Thankfully, their youth director was helping lead the group. He responded quickly, jumping up and pulling John off of Roy with the superhuman strength that adrenaline provides. While the youth director restrained John, I went to Roy. His eyes were wide with surprise and hurt. I shined a flashlight in his face and confirmed that he had a bloody mouth but, thankfully, all 32 teeth. “What happened?” he asked.
I couldn’t answer. I didn’t know.
After the dust had literally settled, it was determined that John would apologize to Roy. I stood with Roy; the youth director walked John over. John said his apology. I remember thinking that it was heart-felt, but what kind of apology can overcome an unprovoked beating?
Then Roy did something I will never forget. He didn’t just say, “It’s okay, man” (which would have been amazing enough). He didn’t just look him in the eyes with kindness (which would have been amazing enough). That 17-year-old young man did what many adults would not: he opened his arms wide and embraced John in a hug, telling and showing him that all was forgiven.

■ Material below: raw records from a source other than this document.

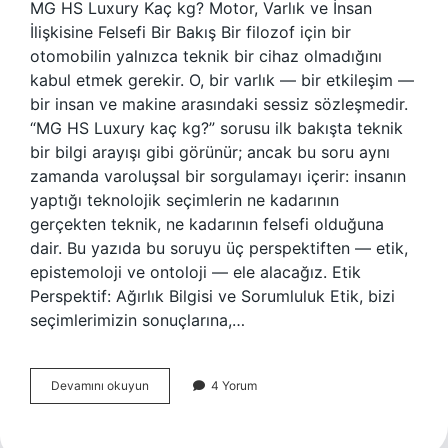
MG HS Luxury Kaç kg? Motor, Varlık ve İnsan
İlişkisine Felsefi Bir Bakış Bir filozof için bir
otomobilin yalnızca teknik bir cihaz olmadığını
kabul etmek gerekir. O, bir varlık — bir etkileşim —
bir insan ve makine arasındaki sessiz sözleşmedir.
“MG HS Luxury kaç kg?” sorusu ilk bakışta teknik
bir bilgi arayışı gibi görünür; ancak bu soru aynı
zamanda varoluşsal bir sorgulamayı içerir: insanın
yaptığı teknolojik seçimlerin ne kadarının
gerçekten teknik, ne kadarının felsefi olduğuna
dair. Bu yazıda bu soruyu üç perspektiften — etik,
epistemoloji ve ontoloji — ele alacağız. Etik
Perspektif: Ağırlık Bilgisi ve Sorumluluk Etik, bizi
seçimlerimizin sonuçlarına,…
MG
Devamını okuyun
4 Yorum
HS
Luxury
kaç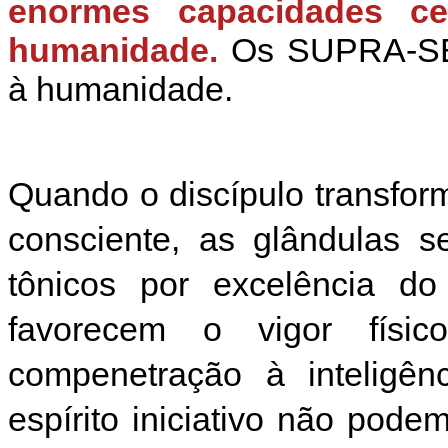
enormes capacidades ce
humanidade.
Os SUPRA-SEX
à humanidade.
Quando o discípulo transfor
consciente, as glândulas 
tônicos por excelência d
favorecem o vigor físi
compenetração à inteligên
espírito iniciativo não pode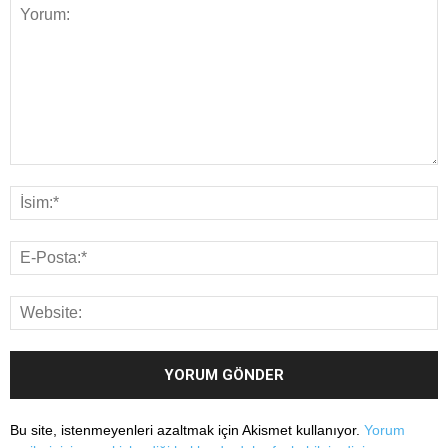
Bu site, istenmeyenleri azaltmak için Akismet kullanıyor.
Yorum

What he did was – he washed John’s feet.
Hundreds of times I have retold this footwashing story. Hundreds of times I have read aloud Jesus’ culminating command. Every time, these words compel me and haunt me:
“If I then, your Lord and Teacher, have washed your feet, you also ought to wash one another’s feet” (John 13:14).
This is not literal, but it is mandatory. No, we are not required to take off someone’s socks and shoes and touch each other’s feet (although sometimes, that is good to do). Washing someone’s feet was a servant’s job in the first century. Jesus is showing and saying that we must serve one another. We must take on humble acts of service to each other.
And is there anything more humbling than to forgive? Is there any act of service we need more than the act of genuine forgiveness? Is there any better way to treat someone else as we would want to be treated than to say, “It’s all good between us?”
May we follow Jesus’ example. May we obey Jesus’ command.
May we serve one another.
And may we follow Roy’s example in that servanthood.
In humility, as an act of loving others as we love ourselves – may we forgive.